⟨

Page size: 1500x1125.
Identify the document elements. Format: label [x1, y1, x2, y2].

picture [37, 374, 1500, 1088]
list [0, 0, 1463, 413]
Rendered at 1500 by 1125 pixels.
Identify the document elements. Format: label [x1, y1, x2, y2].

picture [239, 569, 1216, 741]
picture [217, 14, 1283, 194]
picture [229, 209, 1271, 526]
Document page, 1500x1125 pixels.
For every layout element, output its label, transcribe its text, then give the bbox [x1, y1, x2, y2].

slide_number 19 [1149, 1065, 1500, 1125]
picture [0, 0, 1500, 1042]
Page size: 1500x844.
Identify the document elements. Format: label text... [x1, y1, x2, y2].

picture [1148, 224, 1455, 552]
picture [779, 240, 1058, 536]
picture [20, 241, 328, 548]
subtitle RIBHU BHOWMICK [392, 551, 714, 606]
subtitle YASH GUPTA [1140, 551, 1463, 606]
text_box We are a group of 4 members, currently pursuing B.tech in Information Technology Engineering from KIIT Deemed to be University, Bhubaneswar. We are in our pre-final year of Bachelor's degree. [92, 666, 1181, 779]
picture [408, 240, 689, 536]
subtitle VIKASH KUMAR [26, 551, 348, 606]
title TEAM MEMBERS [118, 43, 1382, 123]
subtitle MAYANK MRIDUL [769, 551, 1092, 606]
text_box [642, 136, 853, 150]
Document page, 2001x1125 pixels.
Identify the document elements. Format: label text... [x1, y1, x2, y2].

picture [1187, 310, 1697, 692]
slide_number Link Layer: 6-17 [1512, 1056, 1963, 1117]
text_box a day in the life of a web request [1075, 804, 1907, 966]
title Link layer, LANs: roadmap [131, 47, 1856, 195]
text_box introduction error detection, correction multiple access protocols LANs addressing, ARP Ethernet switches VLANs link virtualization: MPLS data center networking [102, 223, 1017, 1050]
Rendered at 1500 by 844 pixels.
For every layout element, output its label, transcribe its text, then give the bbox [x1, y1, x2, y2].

⟩

▶ [BRIEF] Your task is to gather all lines from the entries above that hold the word "pixels".

▶ [RESULT OF THIS EXERCISE]
Rendered at 1500 by 1125 pixels.
Document page, 1500x1125 pixels.
Document page, 2001x1125 pixels.
Rendered at 1500 by 844 pixels.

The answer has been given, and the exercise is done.